Commercial Relevance of Formal Methods
Formal methods have become commercially relevant:
- seL4 Microkernel: A fully verified operating system for embedded and security-critical applications.
- CompCert C Compiler: A verified compiler ensuring that generated code precisely matches the C program's intent, used in security-critical and aviation industries.
- Project Everest: Focuses on verified libraries for cryptography, protecting internet traffic.
- Microprocessors: Formal methods have been used for decades to ensure the correctness of microprocessor designs.
Progress in Verification: Over the last 20+ years, there has been significant progress in the size and speed of verification, driven by benchmarks. Success rates have risen from ~30% to nearly 100%, and runtime has decreased by over 50x.
Categories of Verification Tools:
- Static Verification:
- Type Systems: Basic form of static verification.
- Daphne, Ron Spark, Ada: Tightly couple theorems with code.
- Lean, Coq: Provide theorem proving separate from code, requiring careful alignment.
- Model Checking: Deals with finite-state machines and proving properties about them.
- Theorem Proving: More powerful reasoning techniques, not limited to finite states.
Agentic Coding for High Assurance
Agentic coding, using LLMs for code generation, can be enhanced for reliability:
- Detailed Specifications: Essential for guiding LLMs.
- Type Languages: Leverage static typing for better code quality.
- Modular Code: Break down problems into smaller, manageable modules.
- Explicit Risk Analysis: Ask LLMs to perform risk analysis and write safety cases (statements about potential failures and their mitigations). This is qualitative reasoning LLMs can perform.
- Separate Teams/Prompts: Use distinct prompts for code generation and testing, mimicking separate verification teams.
- Multiple Model Providers: Employ different LLMs for code writing and test generation.
- Formal Methods Integration: Apply formal methods to critical code sections.
- Keep Code Small and Outsource: Utilize well-tested libraries for common functionalities.
Software 3.0 and New Assurance Techniques
Software 3.0, as promoted by Andrej Karpathy, views prompts as programs, with LLMs programming through AI. This paradigm presents new challenges:
- Non-determinism and Huge State Space: Traditional verification techniques are largely ineffective.
- New Failure Modes: LLMs have different failure modes.
- Potential for New Resilience: LLMs can handle ambiguity and respond to unanticipated inputs. Architectures can be designed to invoke LLMs for error conditions, offering new forms of protection.
Cost of Agentic Coding
The cost of agentic coding is explored:
- Example Game Generation: A simple game took 2 minutes of prompting, costing about $2.
- Cost Breakdown: Output tokens are only ~15% of the cost; the rest is for repeated input tokens (tests) and reasoning tokens.
- Human vs. AI Cost:
- High Assurance Code (Space Shuttle): ~$1,000/line (1990) to ~$2,500/line (2005), potentially up to $3,000/line for security-critical software.
- Typical Software Development: $10-$100/line.
- Low-Cost Contractors: $1-$10/line.
- Agentic Coding: A broad range, potentially much lower than typical software.
Key Insight: Agentic coding has the potential to produce high assurance software 100 times more cheaply than typical software is produced today, given the ~100x gap between high assurance and typical code costs.
Conclusion: The Path to Zero Bugs
The presentation concludes by reiterating that software reliability is a solved problem in industries like aerospace. With agents geared towards high assurance (using formal methods, extensive processes, adversarial testing), we can expect:
- 100x cheaper high assurance code.
- A proliferation of bug-free experiences.
This push towards zero bugs also addresses limitations in current agentic coding, particularly the quality of generated software. When agentic coding consistently produces fewer defects than human-written code, its adoption will accelerate. The knowledge and techniques to achieve this have existed for decades.
The presentation ends with a lighthearted note about tardigrades (Temporal's mascot, Ziggy) not being bugs, emphasizing the company's focus on building durable execution for reliable modern software.
══════
**Action item**
Answer these questions from the summary on formal methods and agentic coding.
1. According to the summary, verification success rates have risen from about what percentage to about what percentage?
2. Roughly what share of the cost of agentic coding comes from output tokens?
3. What is the name of Temporal's mascot?

**Extracted information**
══════
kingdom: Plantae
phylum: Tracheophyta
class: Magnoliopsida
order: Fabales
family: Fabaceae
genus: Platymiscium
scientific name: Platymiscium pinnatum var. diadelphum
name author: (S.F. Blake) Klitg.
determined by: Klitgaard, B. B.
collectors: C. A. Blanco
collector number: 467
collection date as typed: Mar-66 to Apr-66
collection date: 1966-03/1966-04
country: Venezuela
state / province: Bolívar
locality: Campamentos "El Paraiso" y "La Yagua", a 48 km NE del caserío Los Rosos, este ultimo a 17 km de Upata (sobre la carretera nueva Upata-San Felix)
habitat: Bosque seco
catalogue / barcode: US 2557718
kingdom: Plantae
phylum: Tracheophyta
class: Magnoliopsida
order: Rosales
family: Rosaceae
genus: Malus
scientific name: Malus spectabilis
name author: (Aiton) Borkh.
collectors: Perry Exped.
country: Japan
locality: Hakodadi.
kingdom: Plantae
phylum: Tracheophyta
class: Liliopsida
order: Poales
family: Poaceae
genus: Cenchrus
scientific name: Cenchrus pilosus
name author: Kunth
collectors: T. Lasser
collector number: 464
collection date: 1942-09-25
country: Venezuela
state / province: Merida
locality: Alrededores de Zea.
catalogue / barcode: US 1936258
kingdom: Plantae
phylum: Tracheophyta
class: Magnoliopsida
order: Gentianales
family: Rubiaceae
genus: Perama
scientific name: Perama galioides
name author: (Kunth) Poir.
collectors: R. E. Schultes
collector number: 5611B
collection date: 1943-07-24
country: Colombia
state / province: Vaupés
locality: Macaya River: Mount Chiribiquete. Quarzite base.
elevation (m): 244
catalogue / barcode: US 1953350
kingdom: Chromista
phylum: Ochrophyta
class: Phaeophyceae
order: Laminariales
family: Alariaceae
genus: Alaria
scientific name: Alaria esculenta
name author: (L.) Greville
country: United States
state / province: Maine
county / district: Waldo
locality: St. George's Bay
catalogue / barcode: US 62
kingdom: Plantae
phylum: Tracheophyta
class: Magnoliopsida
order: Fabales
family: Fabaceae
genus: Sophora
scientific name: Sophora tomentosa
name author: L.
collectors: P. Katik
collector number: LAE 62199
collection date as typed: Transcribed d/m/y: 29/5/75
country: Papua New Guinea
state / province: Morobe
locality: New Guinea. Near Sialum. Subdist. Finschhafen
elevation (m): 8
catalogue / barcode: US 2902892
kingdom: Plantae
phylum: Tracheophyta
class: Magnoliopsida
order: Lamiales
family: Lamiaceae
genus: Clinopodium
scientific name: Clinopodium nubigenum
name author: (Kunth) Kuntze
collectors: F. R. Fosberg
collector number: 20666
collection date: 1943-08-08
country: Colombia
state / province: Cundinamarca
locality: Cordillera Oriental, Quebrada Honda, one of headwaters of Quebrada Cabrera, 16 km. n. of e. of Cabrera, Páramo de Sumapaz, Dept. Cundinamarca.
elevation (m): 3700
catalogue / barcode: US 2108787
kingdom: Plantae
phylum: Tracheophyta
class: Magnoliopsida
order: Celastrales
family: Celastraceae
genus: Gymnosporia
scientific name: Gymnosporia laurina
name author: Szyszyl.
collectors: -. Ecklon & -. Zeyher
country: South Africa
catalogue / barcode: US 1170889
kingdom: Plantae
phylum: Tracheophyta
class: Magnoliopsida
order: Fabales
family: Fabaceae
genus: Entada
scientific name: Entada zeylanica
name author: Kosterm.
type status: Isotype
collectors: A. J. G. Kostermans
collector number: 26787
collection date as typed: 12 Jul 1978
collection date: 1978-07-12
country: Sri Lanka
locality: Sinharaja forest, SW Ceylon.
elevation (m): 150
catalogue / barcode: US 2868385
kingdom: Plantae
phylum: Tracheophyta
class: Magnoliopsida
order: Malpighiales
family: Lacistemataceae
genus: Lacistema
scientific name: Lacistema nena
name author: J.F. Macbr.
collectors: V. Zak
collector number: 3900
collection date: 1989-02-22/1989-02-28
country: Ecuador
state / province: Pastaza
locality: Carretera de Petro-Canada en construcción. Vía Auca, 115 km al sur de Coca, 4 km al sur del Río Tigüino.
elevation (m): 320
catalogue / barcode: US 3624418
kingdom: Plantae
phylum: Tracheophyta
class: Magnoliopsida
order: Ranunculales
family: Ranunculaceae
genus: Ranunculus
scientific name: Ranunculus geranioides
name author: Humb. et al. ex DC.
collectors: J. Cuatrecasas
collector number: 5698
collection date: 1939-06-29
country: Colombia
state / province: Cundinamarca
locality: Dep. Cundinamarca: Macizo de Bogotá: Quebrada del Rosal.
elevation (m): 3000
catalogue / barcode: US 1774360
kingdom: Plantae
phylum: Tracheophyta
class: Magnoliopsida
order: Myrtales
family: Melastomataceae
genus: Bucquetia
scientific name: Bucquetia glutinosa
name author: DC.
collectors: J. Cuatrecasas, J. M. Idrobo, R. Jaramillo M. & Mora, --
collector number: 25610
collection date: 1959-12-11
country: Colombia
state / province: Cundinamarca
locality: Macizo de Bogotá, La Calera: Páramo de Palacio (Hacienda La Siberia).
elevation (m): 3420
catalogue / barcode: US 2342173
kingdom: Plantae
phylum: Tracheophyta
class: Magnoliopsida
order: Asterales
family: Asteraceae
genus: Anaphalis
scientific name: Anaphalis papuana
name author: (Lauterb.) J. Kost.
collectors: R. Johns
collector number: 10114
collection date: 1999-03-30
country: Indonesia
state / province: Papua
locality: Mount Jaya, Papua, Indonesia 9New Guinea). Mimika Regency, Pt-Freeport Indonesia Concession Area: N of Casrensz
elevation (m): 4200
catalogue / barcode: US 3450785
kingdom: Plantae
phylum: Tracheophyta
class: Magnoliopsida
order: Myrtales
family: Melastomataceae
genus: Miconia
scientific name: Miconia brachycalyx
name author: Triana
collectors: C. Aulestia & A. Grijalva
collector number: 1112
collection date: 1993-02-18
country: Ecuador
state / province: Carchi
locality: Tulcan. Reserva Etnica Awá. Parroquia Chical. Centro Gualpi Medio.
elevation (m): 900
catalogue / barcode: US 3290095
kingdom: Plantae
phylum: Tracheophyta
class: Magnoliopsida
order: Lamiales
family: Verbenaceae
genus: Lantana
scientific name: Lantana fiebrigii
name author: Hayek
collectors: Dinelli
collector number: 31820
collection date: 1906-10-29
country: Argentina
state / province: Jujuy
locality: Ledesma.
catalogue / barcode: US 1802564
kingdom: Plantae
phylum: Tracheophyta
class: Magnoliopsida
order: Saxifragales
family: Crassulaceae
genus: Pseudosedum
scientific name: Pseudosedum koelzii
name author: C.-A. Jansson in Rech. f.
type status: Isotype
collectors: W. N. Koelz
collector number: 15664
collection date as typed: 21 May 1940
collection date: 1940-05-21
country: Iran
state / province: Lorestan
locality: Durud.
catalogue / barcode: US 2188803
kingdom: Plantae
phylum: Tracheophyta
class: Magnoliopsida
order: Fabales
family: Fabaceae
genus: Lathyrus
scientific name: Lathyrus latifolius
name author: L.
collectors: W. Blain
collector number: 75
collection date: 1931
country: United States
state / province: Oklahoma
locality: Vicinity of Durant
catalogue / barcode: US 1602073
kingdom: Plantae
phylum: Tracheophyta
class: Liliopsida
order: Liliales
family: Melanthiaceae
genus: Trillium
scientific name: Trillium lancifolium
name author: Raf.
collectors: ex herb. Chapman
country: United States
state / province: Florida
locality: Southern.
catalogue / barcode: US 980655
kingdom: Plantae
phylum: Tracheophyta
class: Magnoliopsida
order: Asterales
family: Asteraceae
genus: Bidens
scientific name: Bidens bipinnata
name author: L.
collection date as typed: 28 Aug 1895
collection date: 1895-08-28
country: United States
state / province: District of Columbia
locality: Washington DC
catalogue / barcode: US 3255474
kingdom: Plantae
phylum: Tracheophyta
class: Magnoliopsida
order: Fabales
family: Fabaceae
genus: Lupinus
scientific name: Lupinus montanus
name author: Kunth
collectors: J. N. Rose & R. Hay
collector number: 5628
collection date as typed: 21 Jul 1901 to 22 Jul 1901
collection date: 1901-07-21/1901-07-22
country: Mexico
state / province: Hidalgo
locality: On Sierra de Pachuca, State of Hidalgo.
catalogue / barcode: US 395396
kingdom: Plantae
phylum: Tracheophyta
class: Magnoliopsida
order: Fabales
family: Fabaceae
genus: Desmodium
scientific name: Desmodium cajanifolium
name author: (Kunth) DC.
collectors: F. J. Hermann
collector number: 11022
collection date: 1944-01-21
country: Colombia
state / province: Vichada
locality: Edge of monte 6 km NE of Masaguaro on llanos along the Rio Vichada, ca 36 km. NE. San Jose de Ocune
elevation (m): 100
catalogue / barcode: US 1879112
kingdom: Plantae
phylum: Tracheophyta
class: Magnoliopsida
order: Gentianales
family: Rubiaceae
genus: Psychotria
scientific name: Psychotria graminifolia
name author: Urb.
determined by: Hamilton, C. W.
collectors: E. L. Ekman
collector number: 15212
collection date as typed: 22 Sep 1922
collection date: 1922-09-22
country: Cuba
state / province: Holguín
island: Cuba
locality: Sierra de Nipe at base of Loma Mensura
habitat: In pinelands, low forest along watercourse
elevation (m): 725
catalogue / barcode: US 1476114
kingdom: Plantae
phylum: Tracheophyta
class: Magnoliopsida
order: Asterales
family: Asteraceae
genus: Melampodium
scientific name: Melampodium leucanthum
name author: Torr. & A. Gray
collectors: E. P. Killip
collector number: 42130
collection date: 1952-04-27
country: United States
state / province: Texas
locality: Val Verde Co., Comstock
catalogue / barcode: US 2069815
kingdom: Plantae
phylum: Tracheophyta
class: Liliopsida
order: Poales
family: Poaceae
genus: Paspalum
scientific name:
══════
**Answer section**
1. From about 30% to nearly 100%.
2. About 15%.
3. Ziggy, a tardigrade.